__INPUT FOR THIS TASK__
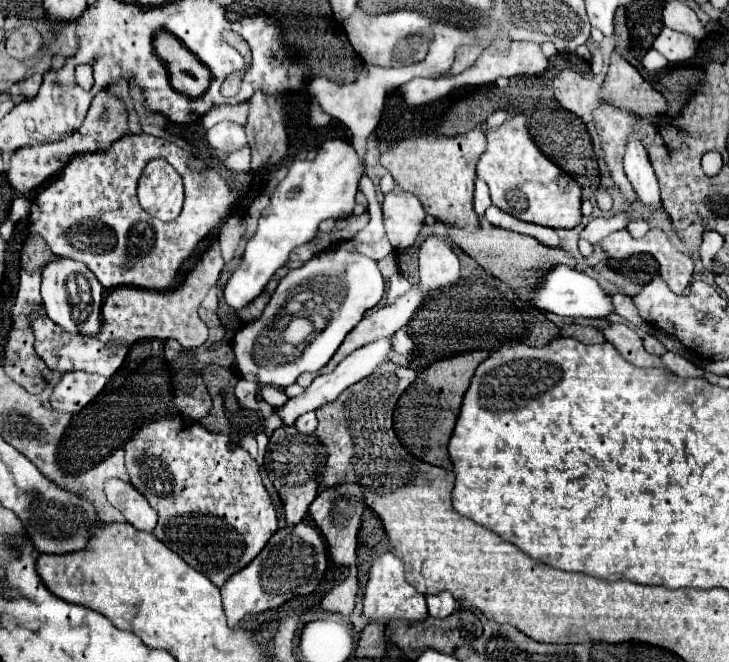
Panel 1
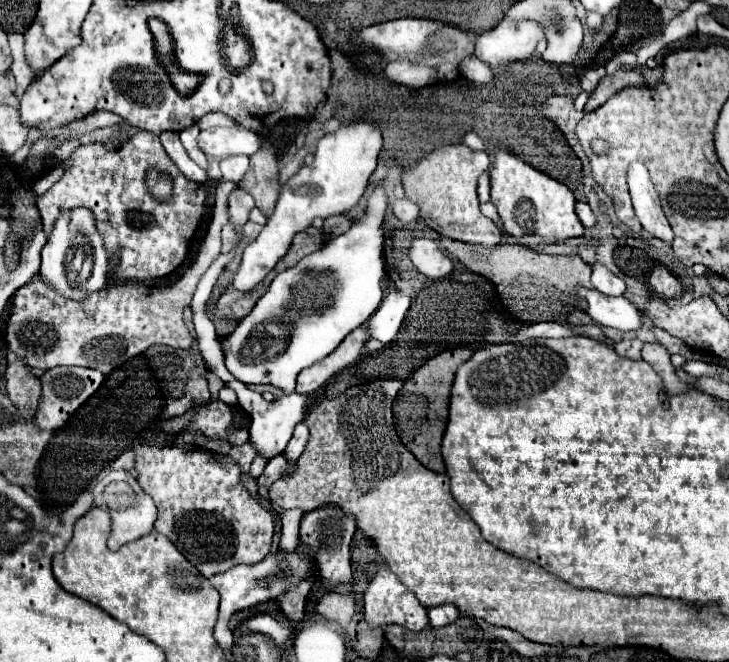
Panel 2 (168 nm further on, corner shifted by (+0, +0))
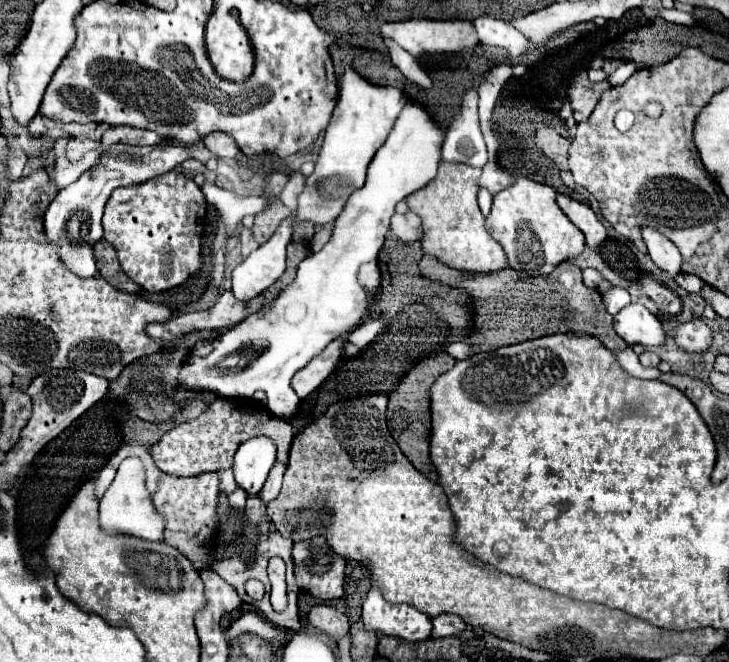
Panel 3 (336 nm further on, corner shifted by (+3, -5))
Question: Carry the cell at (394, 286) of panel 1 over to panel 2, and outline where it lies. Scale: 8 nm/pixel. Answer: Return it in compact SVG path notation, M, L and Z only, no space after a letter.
M397 288L387 290L379 308L373 312L373 316L365 324L369 330L369 336L383 344L391 344L405 320L409 306L411 306L411 300L407 294L399 292Z

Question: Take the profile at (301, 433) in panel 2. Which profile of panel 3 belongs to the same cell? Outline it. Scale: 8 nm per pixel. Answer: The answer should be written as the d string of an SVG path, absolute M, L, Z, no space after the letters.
M276 461L274 467L272 467L272 471L270 471L270 475L268 475L268 479L266 479L266 483L264 483L264 487L262 487L262 491L260 491L264 503L272 501L280 493L284 473L286 473L286 465L280 463L280 461Z

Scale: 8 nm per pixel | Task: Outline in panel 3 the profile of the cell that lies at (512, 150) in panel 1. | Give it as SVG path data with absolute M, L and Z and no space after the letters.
M520 175L512 187L494 195L490 215L486 217L486 229L504 247L508 265L528 275L548 275L566 259L580 255L586 247L584 233L564 215L556 203L556 189L536 183Z

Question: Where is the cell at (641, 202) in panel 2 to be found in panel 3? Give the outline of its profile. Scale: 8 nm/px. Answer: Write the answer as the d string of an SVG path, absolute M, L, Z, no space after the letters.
M648 225L642 227L642 239L648 247L648 255L652 257L652 261L670 277L676 277L680 273L680 263L682 263L682 255L678 247L660 231Z

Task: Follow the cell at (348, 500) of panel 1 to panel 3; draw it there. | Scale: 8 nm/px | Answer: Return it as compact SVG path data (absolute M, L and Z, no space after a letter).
M306 539L302 543L294 543L294 575L302 589L310 595L320 599L336 599L344 595L344 567L346 559L336 555L328 545L326 539Z

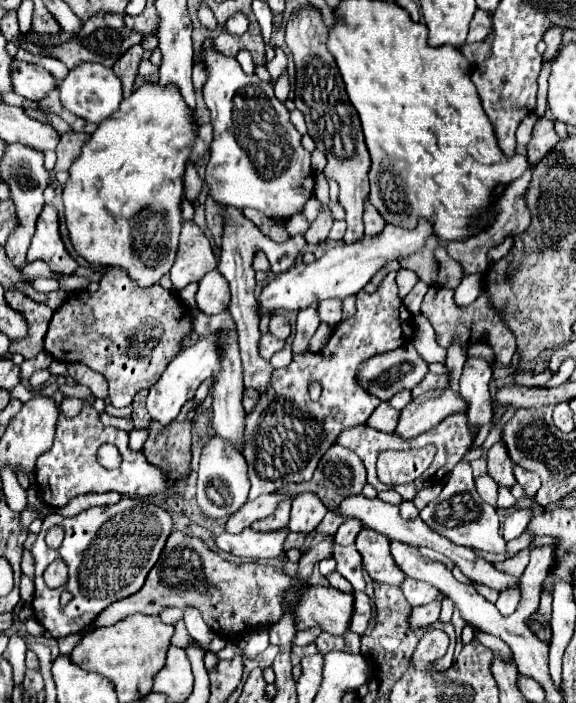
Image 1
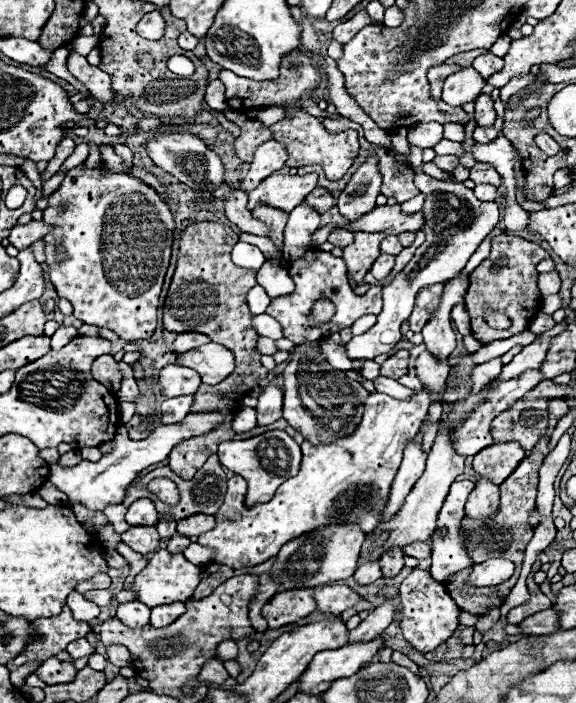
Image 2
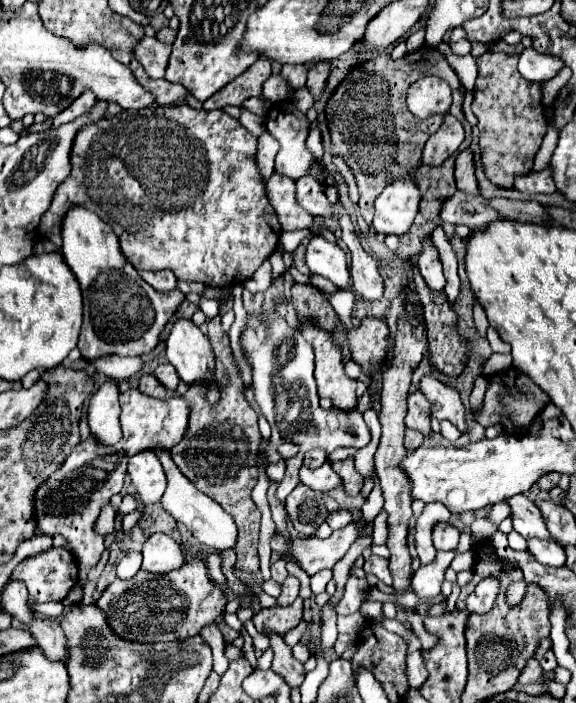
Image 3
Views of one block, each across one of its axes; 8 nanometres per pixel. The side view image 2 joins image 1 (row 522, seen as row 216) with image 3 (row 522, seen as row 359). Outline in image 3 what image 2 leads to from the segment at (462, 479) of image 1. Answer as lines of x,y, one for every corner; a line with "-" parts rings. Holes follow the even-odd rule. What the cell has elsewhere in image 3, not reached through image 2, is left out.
352,520
348,526
334,530
332,536
326,540
300,538
300,540
292,540
292,544
286,546
284,538
280,534
274,534
270,546
282,556
290,550
290,554
300,562
300,566
312,576
322,568
332,568
334,562
340,560
358,538
370,536
372,530
374,530
372,522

__WORK INSTRUCTION__
Show every line from the entries above in which "shifted" appears.

__THE COMPLETED TASK__
Panel 2 (168 nm further on, corner shifted by (+0, +0))
Panel 3 (336 nm further on, corner shifted by (+3, -5))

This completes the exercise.